Stomata Keypoint Detection: Finetuned Model Checkpoints

This repository contains the finetuned model checkpoints used in our CVPR 2026 AgriVision Workshop paper:

Towards Morphology Aware Stomata Keypoint Detection: Benchmarking Foundation Models Under Distribution Shift

Paper: Coming soon
Dataset: stomata-keypoint-benchmark-cvpr-agrivision-2026
Code: Coming soon on GitHub

All models were finetuned on KP-Train (344 field-collected maize images, 12,503 stomata) and evaluated across nine test splits covering location, environment, taxonomic, species, and sensor shift.

Models

YOLO26X-Pose

Single-stage keypoint detector from the Ultralytics YOLO26 family.
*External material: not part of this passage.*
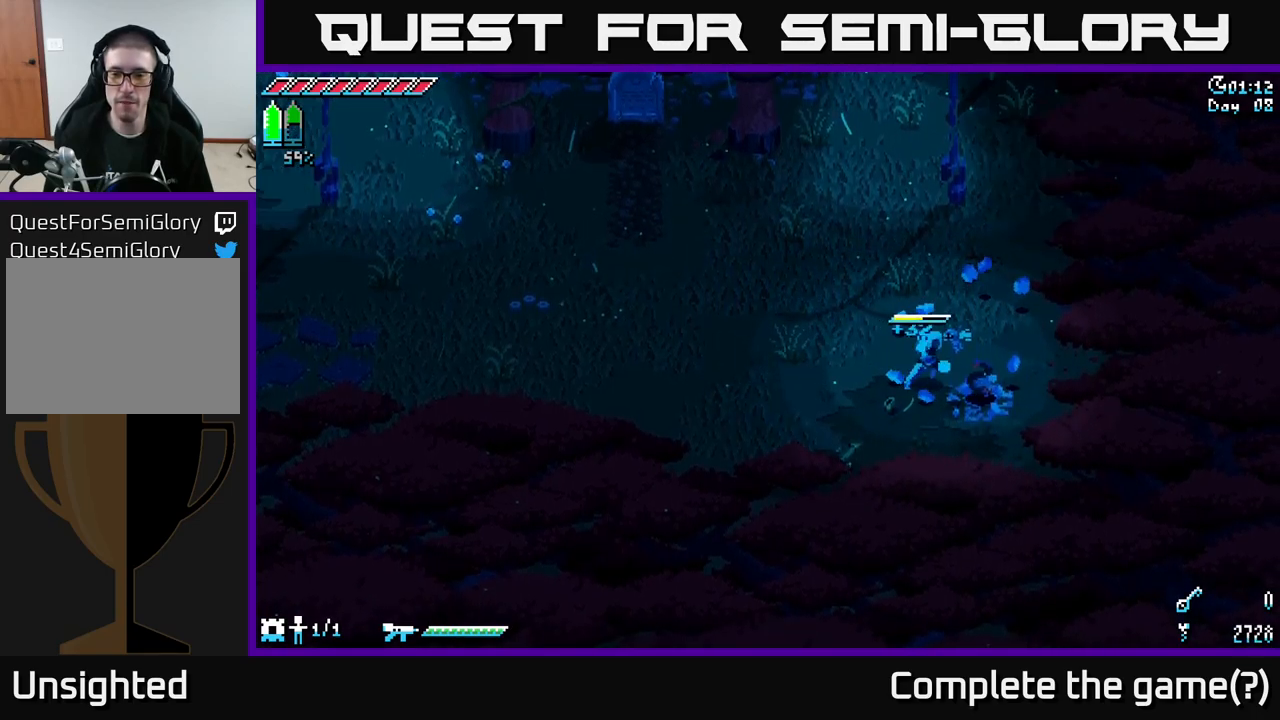
{"buttons": [], "left_stick": "left", "right_stick": "center", "events": [[17, "left_stick", "right"], [167, "X", "down"], [350, "X", "up"], [384, "left_stick", "left"]]}
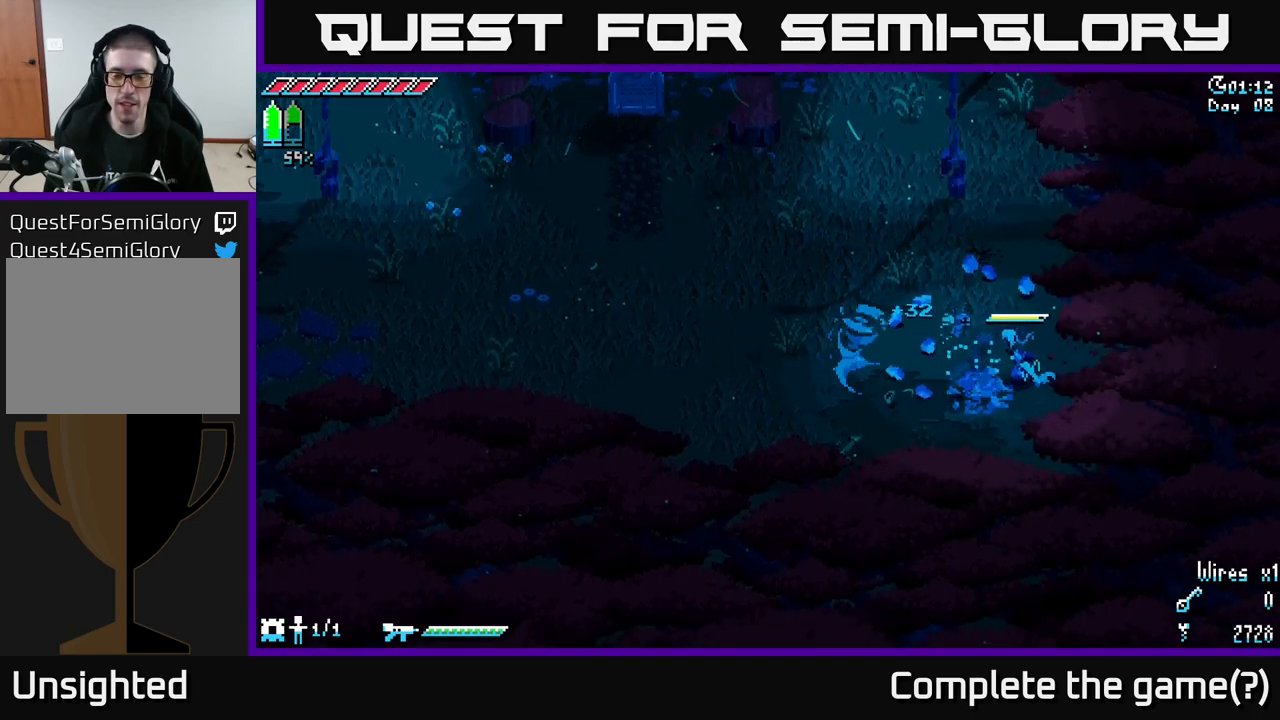
{"buttons": ["X"], "left_stick": "up-left", "right_stick": "center", "events": [[67, "X", "down"], [300, "left_stick", "up-left"]]}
Finetuned end-to-end to detect stomata and predict four keypoints per instance.

File
`best.pt`

Trained on 2× NVIDIA A100 (80 GB) for up to 400 epochs with AdamW.

Grounding DINO — Swin-B (GDINO-SB)

Open-vocabulary bounding-box detector. Finetuned with the text prompt "a stomata ." using bounding-box supervision only. Initialized from the checkpoint pretrained on O365, GoldG, and Cap4M.

File
`model.safetensors`
`config.json`, `preprocessor_config.json`, `tokenizer.json`, `tokenizer_config.json`, `special_tokens_map.json`, `training_args.bin`

Trained on a single NVIDIA A100 (80 GB) for 120 epochs with gradient accumulation of 4 and cosine scheduling.

Keypoint R-CNN — ResNeXt-101 (KP-RCNN-X101)

Two-stage keypoint baseline from Detectron2. Uses a ResNeXt-101-32×8d backbone with FPN, initialized from COCO person-keypoint pretraining. The keypoint head produces four per-instance heatmaps.

File
`model_final.pth`

Trained on 2× NVIDIA A100 (80 GB) for 80k iterations with step LR decay.

ViTPose++ Huge — 4 Keypoints

Top-down keypoint localizer with a ViT-H backbone evaluated under ground-truth box conditioning to isolate landmark regression from detector error. Predicts all four keypoints (two polar tips and two lateral endpoints).

File
`model.safetensors`
`config.json`

Trained on 2× NVIDIA H100 (80 GB) with tiered learning rates, cosine annealing, and 5-epoch warmup.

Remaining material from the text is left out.